Cumhuriyet Halk Partisi Genel Başkanı Sayın Kemal Kılıçdaroğlu'na açık mektubumdur:
Öncelikle sözlerime zaman kavramıyla başlamak isterim. Zaman çok değerli ve yüce bir
kavramdır, ki buna paralel zamanlama da aynı şekilde. Bu kısa ama içten sözlerim, Cumhuriyet
Halk Partisi Genel Başkanı Sayın Kemal Kılıçdaroğlu ile ilgili olacak dostlarım.
Yorucu, stresli, yüksek gerilimli bir seçimin hemen sonrasında şimdi kuracağım cümleleri
kurabilirdim. Ancak en başta bahsettiğim zamanlama kısmı benim için çok önemlidir. Bu
nedenle bugün yazmamın anlamı da büyüktür. Kaybedenin sadece Cumhuriyet Halk Partisi
olduğu bir seçimi yaşadık. Bir strateji düşünün ki milletvekili sayılarının bu kadar önemli olduğu
bir seçimde, yalnız başına seçime girse %1 oranında oy alamayacak partilere 39 vekil
kazandırsın. Bir strateji düşünün ki kampanya boyunca Atatürk'ün Halkçılık ilkesinden kopan
söylemleriyle yarışa başlasın. Bu örnekler uzar gider. Buraya kadar olan şeyler eleştirilebilir,
üzerine düşünülüp istişare edilebilir şeyler de olabilir. Peki ya devamı? Kaybedenin kendisi
olduğuna ikna edemediğimiz bir adam… Hemen bir ara verip zihinlerimizi geri saralım.

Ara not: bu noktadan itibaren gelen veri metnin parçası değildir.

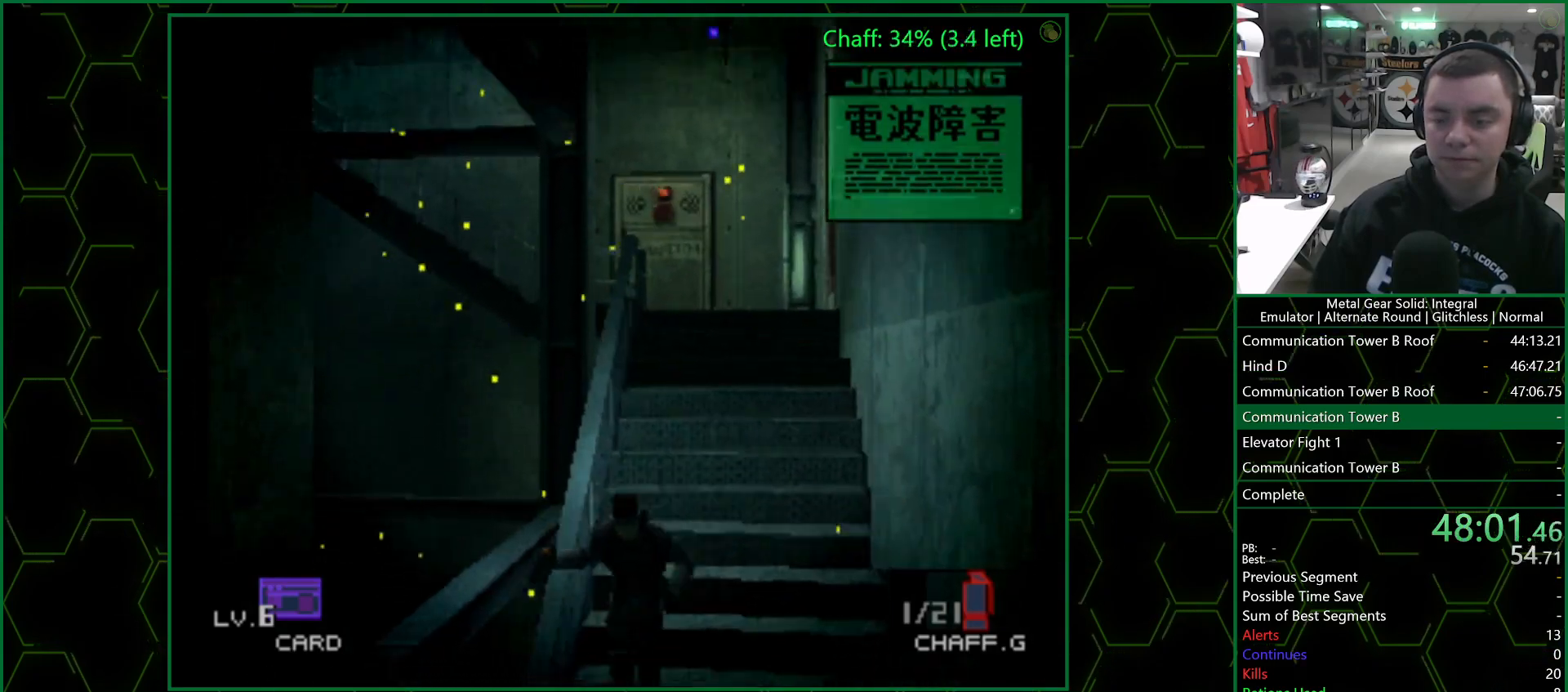
{"buttons": [], "left_stick": "down", "right_stick": "center", "events": [[483, "left_stick", "down"]]}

Ülkemizin muhalif kanadının ve özellikle ikna edilemeyen bu adamın yüksek sesle haykırdığı bir
söylem; 'Tek adam rejimi!', 'Koltuk sevdalısı' ve daha niceleri… Ayrıntıyı bu sözlerimi okuyan
herkes gayet iyi anladı da bir tek sen anlamadın Kemal Bey!
Bu sözlerim için özellikle seçim sonrasını bekledim. Seçimin kaybedeni olarak olağanüstü
toplantılar ve görüşmeler sonrasında gereğini yapar, ilkeli davranır ve Atatürk'ün kurduğu
partinin genel başkanlık koltuğunda oturduğunun farkında olarak kişisel değil parti menfaatini
düşünüp ona uygun hareket eder diye bekledim. Ancak bugünlerde yaşadığımız MYK toplantısı
sonrası alınan kararlar ve seçilen üyeleri gördükten sonra üzüntümün yerini öfke aldı diyebilirim.
İlkesiz duruşunuzla ne bir solcuya ne bir sağcıya ne bir ülkücüye ne de bir devrimciye
benziyorsunuz. Halkın deyimiyle ortaya karışık bir durumdasınız. Farkında mısınız 13’üncü
kezdir AKP’ye karşı seçim kaybediyorsunuz. Bu seçimleri kaybetmenizin bir sebebi de parti
içerisinde kurduğunuz A takımlarınızdır. Ülkeyi yönetmek parolasıyla çıktığınız yolu Kemal
Bey'in cumhurbaşkanlığını onaylatmak parolasına döndürdüğünüz A takımlarına da sözüm var,
lütfen derhal istifa ediniz! Arkadaşlar, özellikle bugün parti içerisinde mevki fark etmeksizin
alınan kararları destekleyen kişiler; bir adamın koltuk sevdası yüzünden, saçma stratejilerinizle
daha fazla zarar vermeden bu partiden bir an önce ayrılın. Parti içerisinde sandığınız gibi bir
lider bulamama durumu yok! Görmek isteyene gayet var. Zihinlerinizi zorladığınızda İstanbul
belediye seçimlerinde mutlak zaferi göğüslemiş Sn. Ekrem İmamoğlu var. Rekabetten
korkmayın rekabet kaliteyi ve başarıyı yükseltir Sn. Kemal Bey! Aylar sonra yapılacak yerel
seçimlere vereceğiniz hasarın farkında olun, gereğini yapın. Sonrasında bu zaman ve
zamanlama kavramlarını Timur Koç olarak ben değil, sandıkta halk tekrar hatırlatır. Ne demiştik,
Hepimiz için CHP.
Sözlerimi çok önem verdiğim bir cümle ile bitirmek isterim:
Değişmeyen tek şey değişimdir.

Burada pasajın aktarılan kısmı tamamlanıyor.